Existe aquecimento global e ele é causado por emissão de combustíveis fósseis. Todos sabem disso. Ou deveriam saber. Mas a maioria se comporta como se não soubesse ou não se interessasse pelo assunto.
Quem sofre mais com isso são os pobres. Stela Herschmann, assessora de Política Internacional do Observatório do Clima escreveu há dias: “O aquecimento descontrolado da Terra adiciona uma camada de perversidade a essa situação: cada vez mais, países pobres e de renda média precisam recorrer a empréstimos para lidar com os impactos de eventos extremos. Quanto mais endividados, menos capazes de cortar emissões e de se adaptar eles se tornam”.
Já passou da hora de exigir que os ricos cumpram suas promessas e obrigações morais. Destinar recursos para os países pobres fazerem a urgente transição, sob pena de chegarmos logo à catástrofe anunciada: desertificação e morte generalizada.

### DADOS REGISTRADOS
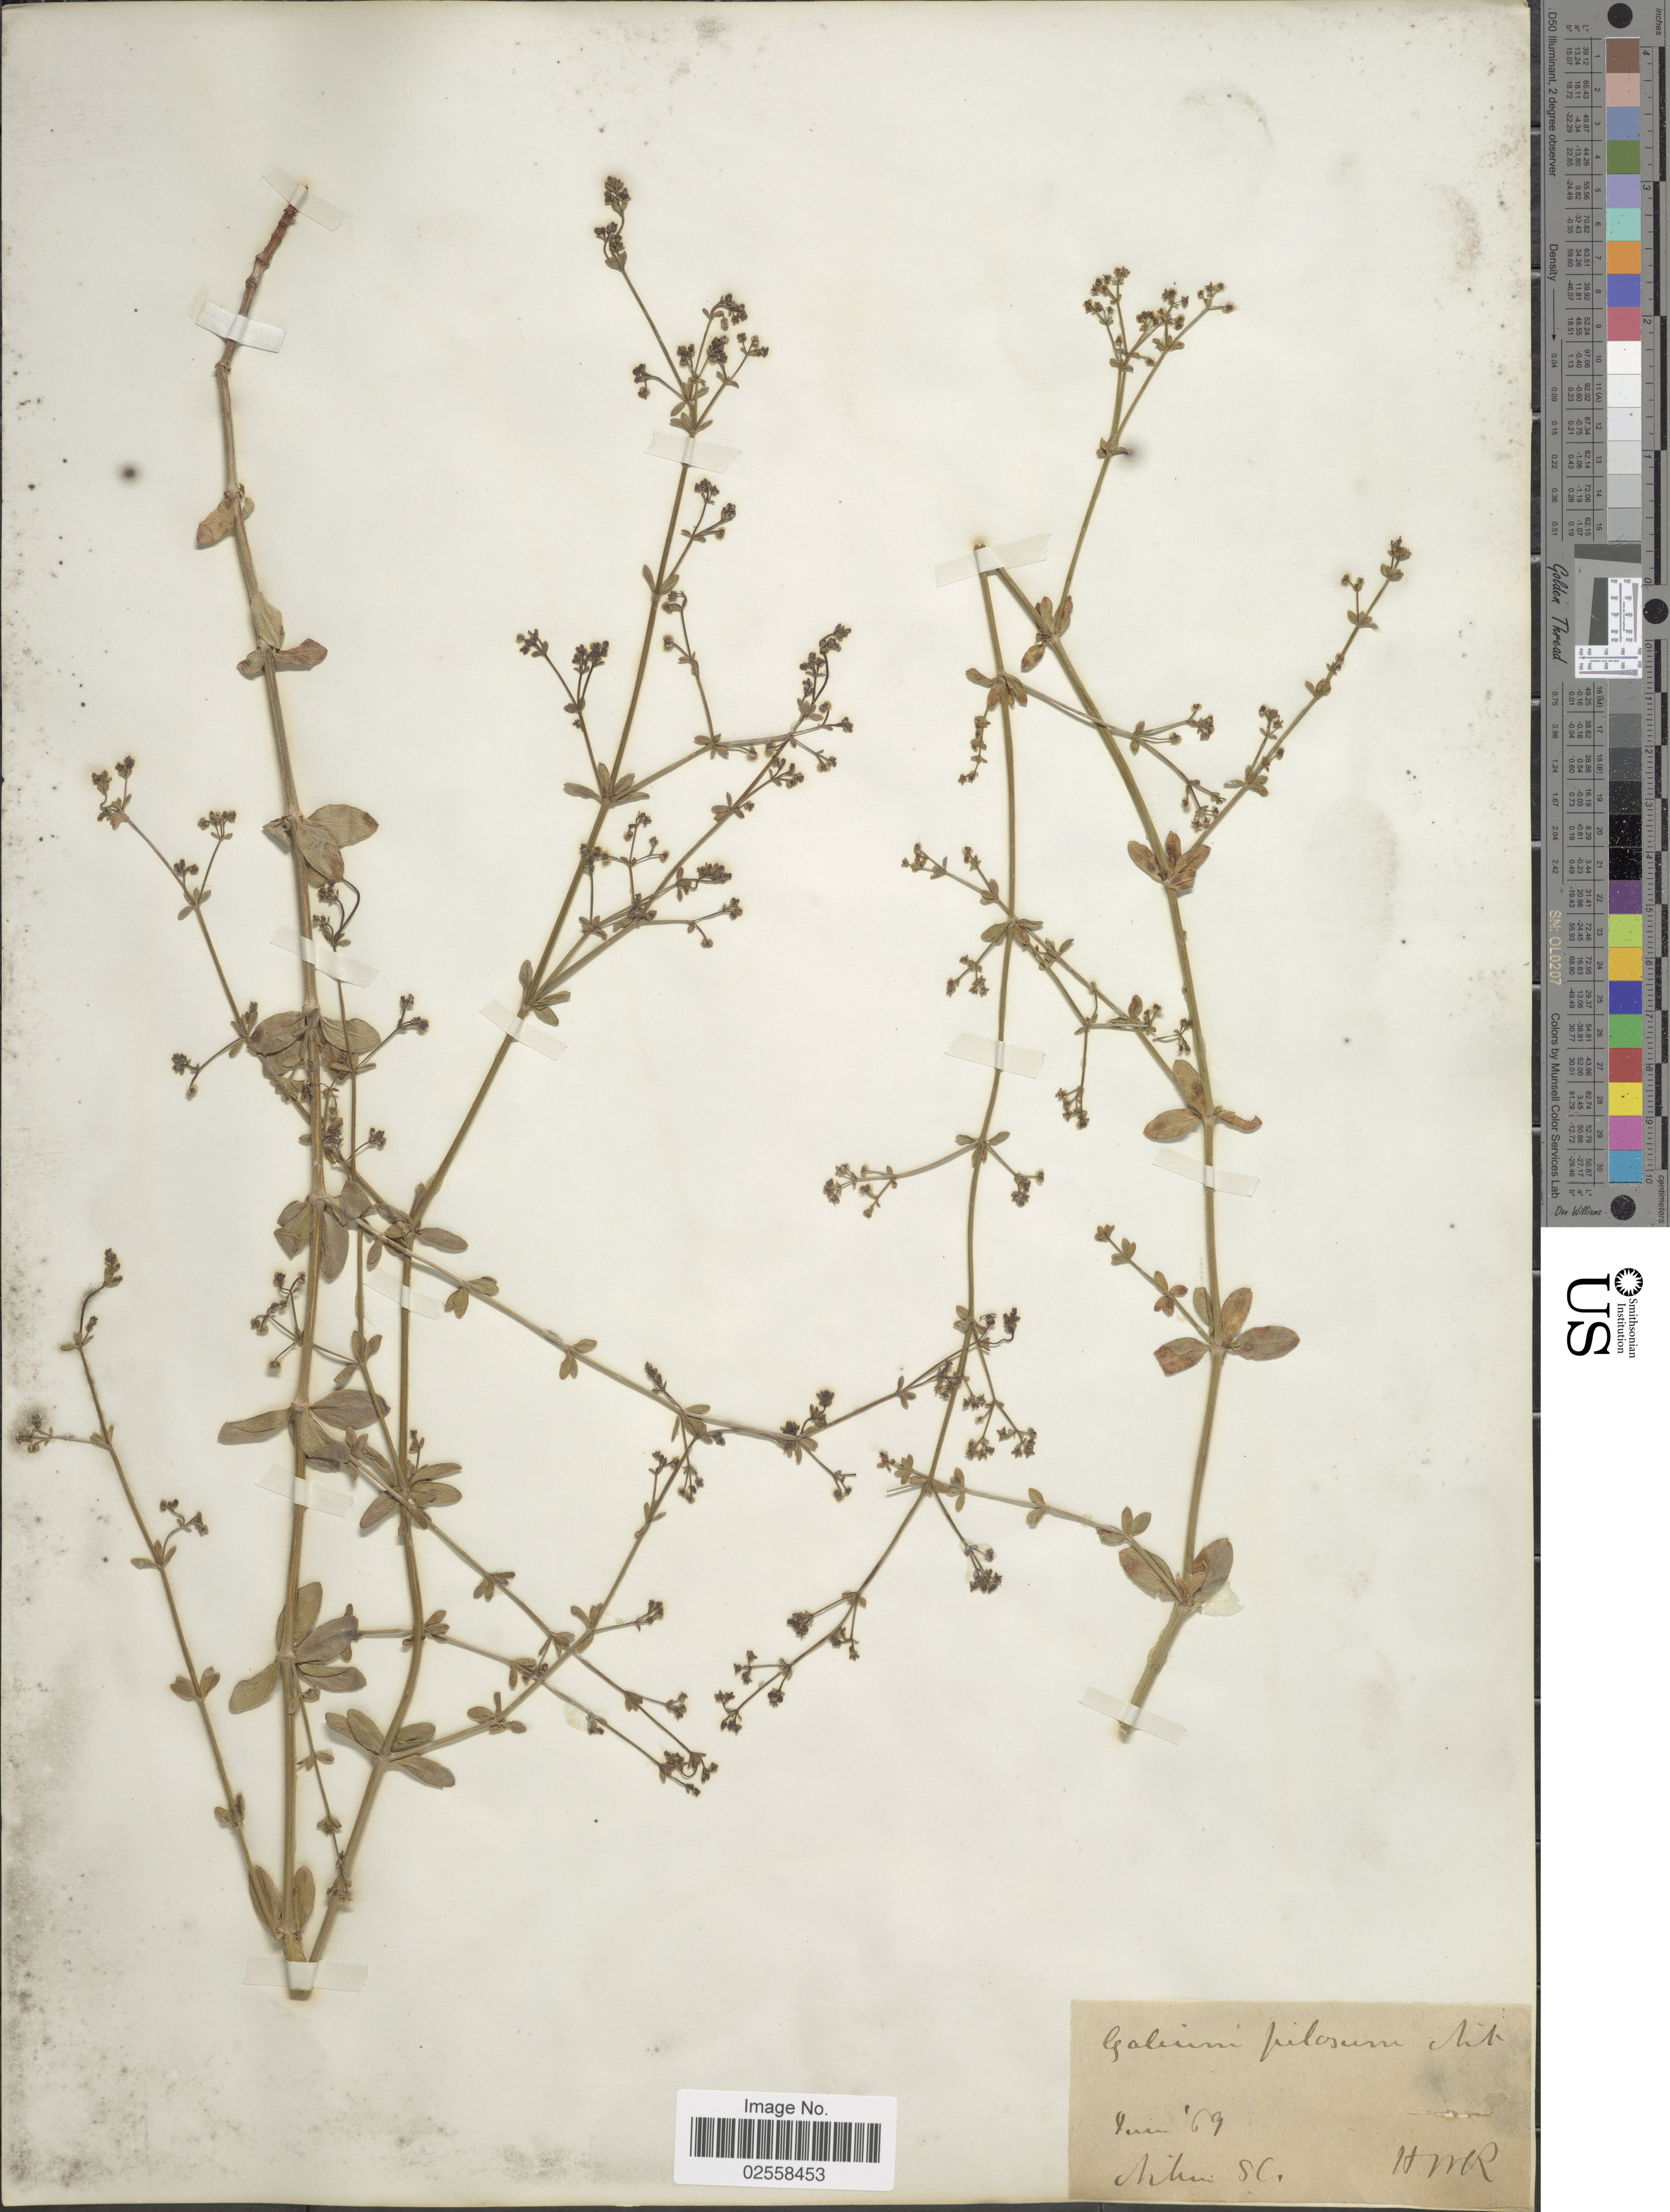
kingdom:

### PEDIDOS
• A. Copie do texto sobre aquecimento global o trecho que vai de "Já passou da" até "e morte generalizada.".
• B. Segundo o texto sobre aquecimento global, qual é o cargo de Stela Herschmann?
Os dados são um material à parte, sem ligação com o texto.

### EM RESPOSTA
• A.
Já passou da hora de exigir que os ricos cumpram suas promessas e obrigações morais. Destinar recursos para os países pobres fazerem a urgente transição, sob pena de chegarmos logo à catástrofe anunciada: desertificação e morte generalizada.

• B. Ela é assessora de Política Internacional do Observatório do Clima.